Consumer confidence fell in December to cap a "slipping and sliding year" dominated by Brexit uncertainty, a long-running survey has shown.
GfK's consumer confidence index dropped by one point to an overall score of minus 13 this month - and slipped further from minus seven in January - as it marked almost two years without a lift into positive figures.
The major purchase index, which indicates confidence in spending on big-ticket items, has also slipped from positive 10 in January to minus four this month.
Meanwhile, it has been the reverse for the savings indicator, which sat at minus five last December but has seen positive scores from April onwards, showing consumers were becoming more cautious as the year progressed.
The personal financial situation measure during the last year has decreased two points this month to minus three, three points lower than this time last year, while the forecast for the next 12 months has remained at positive two, one point lower than last December.

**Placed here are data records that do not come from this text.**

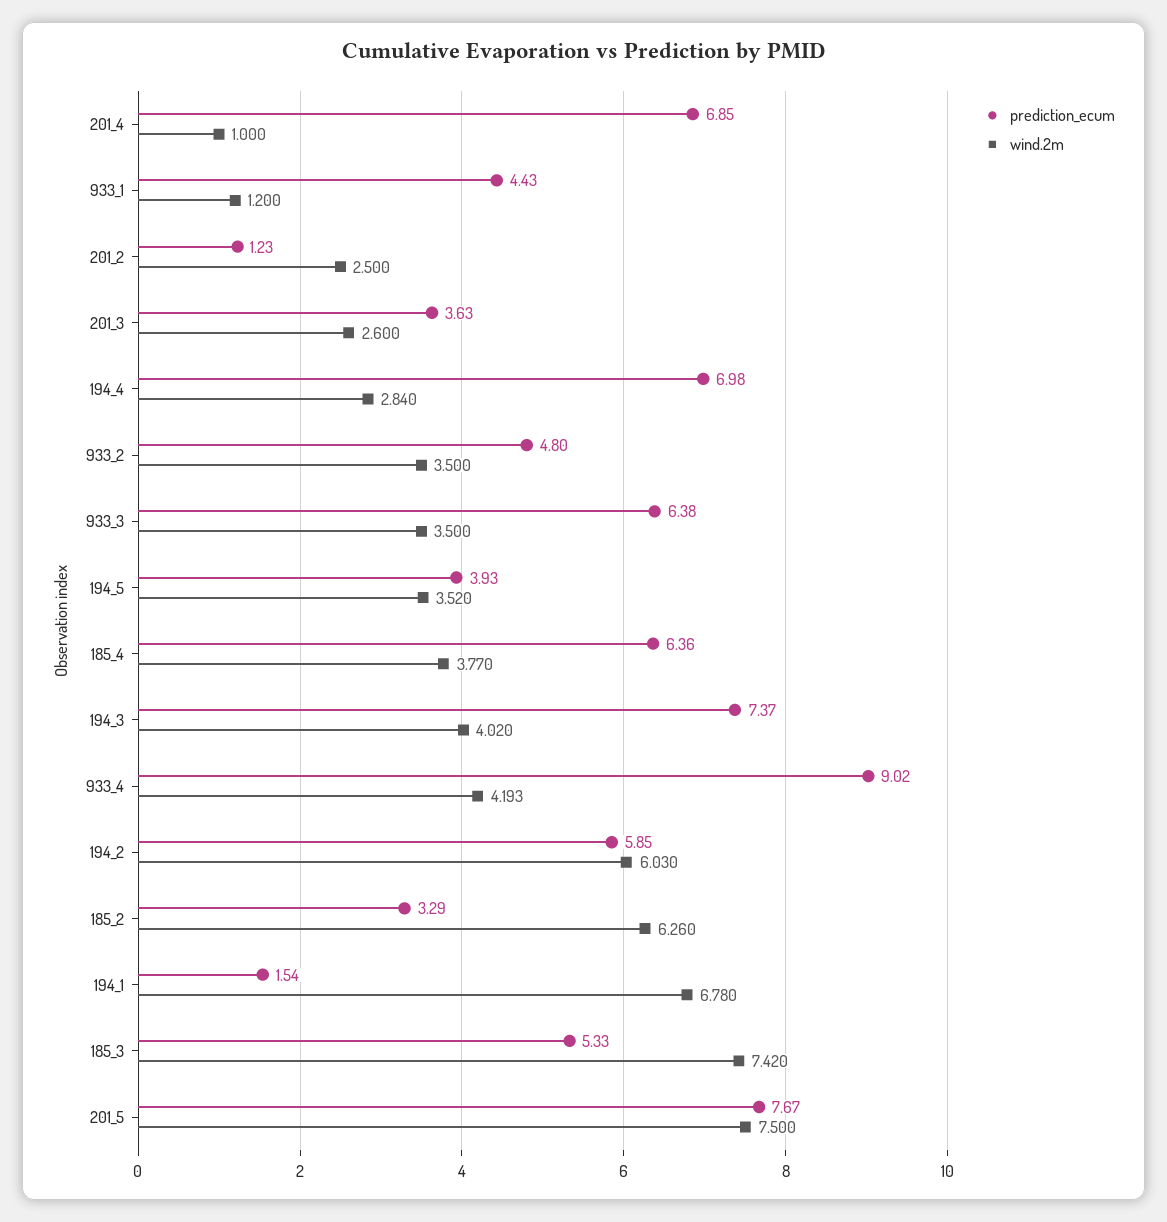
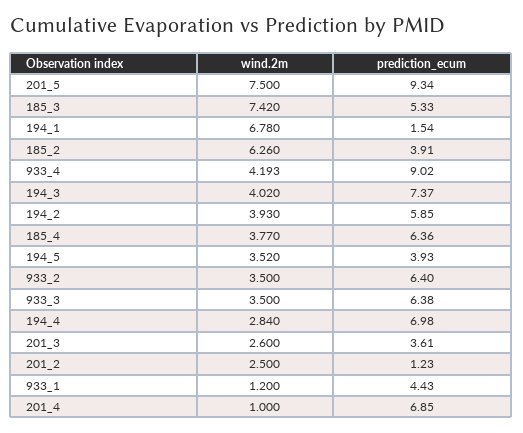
  {
    "prediction_ecum": {
      "201_4": 6.85,
      "933_1": 4.43,
      "201_2": 1.23,
-     "201_3": 3.63,
+     "201_3": 3.61,
      "194_4": 6.98,
-     "933_2": 4.8,
+     "933_2": 6.4,
      "933_3": 6.38,
      "194_5": 3.93,
      "185_4": 6.36,
      "194_3": 7.37,
      "933_4": 9.02,
      "194_2": 5.85,
-     "185_2": 3.29,
+     "185_2": 3.91,
      "194_1": 1.54,
      "185_3": 5.33,
-     "201_5": 7.67
+     "201_5": 9.34
    },
    "wind.2m": {
      "201_4": 1,
      "933_1": 1.2,
      "201_2": 2.5,
      "201_3": 2.6,
      "194_4": 2.84,
      "933_2": 3.5,
      "933_3": 3.5,
      "194_5": 3.52,
      "185_4": 3.77,
      "194_3": 4.02,
      "933_4": 4.193,
-     "194_2": 6.03,
+     "194_2": 3.93,
      "185_2": 6.26,
      "194_1": 6.78,
      "185_3": 7.42,
      "201_5": 7.5
    }
  }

The measure for the general economic situation of the country during the last 12 months has increased one point to minus 31 but remains five points lower than last December. Expectations for the next 12 months have stayed at minus 28, five points lower than this time last year.
Joe Staton, head of market dynamics at GfK, said: "It has been a slipping and sliding year. In fact, we have not been in positive territory for nearly two years.
"We need to see several issues move on before the downward trend of the consumer mood changes. We need to have a better sense of how Brexit will pan out and also of how quickly and how far interest rates will rise.
"None of this will be resolved quickly, so there's every likelihood that 2018 will take us lower."